Inco-Falconbridge - L'Union européenne autorise la fusion à certaines conditions

Toronto — Les autorités réglementaires de l'Union européenne (UE) ont donné leur aval, hier, au projet de fusion entre Inco et Falconbridge, à la condition toutefois qu'une affinerie de nickel située en Norvège soit vendue pour des motifs de concurrence.

Cette décision de l'UE, longuement attendue par les deux entreprises concernées, est survenue la journée même où le ministère canadien de l'Industrie prolongeait de 30 jours son examen d'une offre d'achat proposée par la société minière anglo-suisse Xstrata pour Falconbridge.

Inco et Falconbridge tentent depuis l'automne dernier de concrétiser leur fusion. Les délais pour l'obtention des approbations réglementaires ainsi que le dépôt d'offres concurrentes, notamment de la part de Xstrata, ont incité les deux sociétés canadiennes à revoir leurs plans et à conclure la semaine dernière une entente avec la société américaine Phelps Dodge.
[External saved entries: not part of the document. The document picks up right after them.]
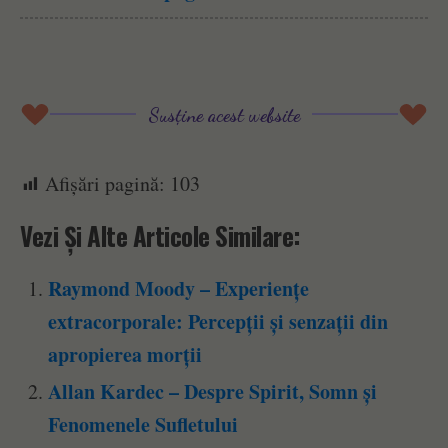
Susține acest website
Afișări pagină:
103
Vezi Și Alte Articole Similare:
Raymond Moody – Experiențe
extracorporale: Percepții și senzații din
apropierea morții
Allan Kardec – Despre Spirit, Somn și
Fenomenele Sufletului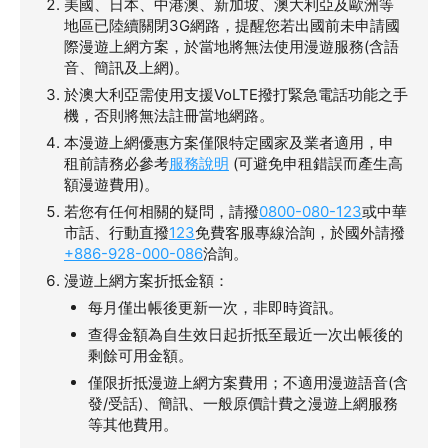
美國、日本、中港澳、新加坡、澳大利亞及歐洲等
地區已陸續關閉3G網路，提醒您若出國前未申請國
際漫遊上網方案，於當地將無法使用漫遊服務(含語
音、簡訊及上網)。
於澳大利亞需使用支援VoLTE撥打緊急電話功能之手
機，否則將無法註冊當地網路。
本漫遊上網優惠方案僅限特定國家及業者適用，申
租前請務必參考
服務說明
(可避免申租錯誤而產生高
額漫遊費用)。
若您有任何相關的疑問，請撥
0800-080-123
或中華
市話、行動直撥
123
免費客服專線洽詢，於國外請撥
+886-928-000-086
洽詢。
漫遊上網方案折抵金額：
每月僅出帳後更新一次，非即時資訊。
查得金額為自生效日起折抵至最近一次出帳後的
剩餘可用金額。
僅限折抵漫遊上網方案費用；不適用漫遊語音(含
發/受話)、簡訊、一般原價計費之漫遊上網服務
等其他費用。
Celle-ci propose d'acquérir à la fois Inco et Falconbridge, dans le cadre d'une transaction évaluée à 40 milliards $US.

Teck Cominco, une entreprise de Vancouver, offre pour sa part 17,8 milliards $CAN pour Inco, à la condition cependant que celle-ci renonce à acquérir Falconbridge.

L'enquête menée par les autorités réglementaires européennes a confirmé que la fusion d'Inco et de Falconbridge créerait des problèmes de concurrence sur certains marchés du nickel et du cobalt européens. La commission de l'UE a cependant ajouté pouvoir donner le feu vert à cette union si Falconbridge mettait à exécution son projet de vente de l'affinerie de nickel Nikkelverk, située en Norvège, à LionOre Mining International.

«Nous sommes ravis de la conclusion de l'examen [...] de la commission et du feu vert donné à la combinaison d'Inco et de Falconbridge», a déclaré le président et chef de la direction d'Inco, Scott Hand.

«Nous pouvons maintenant aller de l'avant avec notre offre d'achat de Falconbridge», a-t-il ajouté.

Par ailleurs, dans un communiqué, Xstrata a indiqué avoir été informée par la division de l'examen des investissements du ministère fédéral de l'Industrie que «le ministre chargé de l'application de la Loi sur Investissement Canada ne peut terminer l'examen de l'investissement de Xstrata, dans le cadre de l'acquisition proposée de Falconbridge, dans le délai initial de 45 jours».

«Comme le prévoit la loi, le ministre a donc prolongé de 30 jours le délai d'examen, à compter du 3 juillet 2006.»

Xstrata a précisé qu'une décision pouvait donc être rendue à tout moment au cours de ce délai d'examen additionnel.

Xstrata possède déjà 20 % de Falconbridge et souhaite acquérir la portion qu'elle ne détient pas.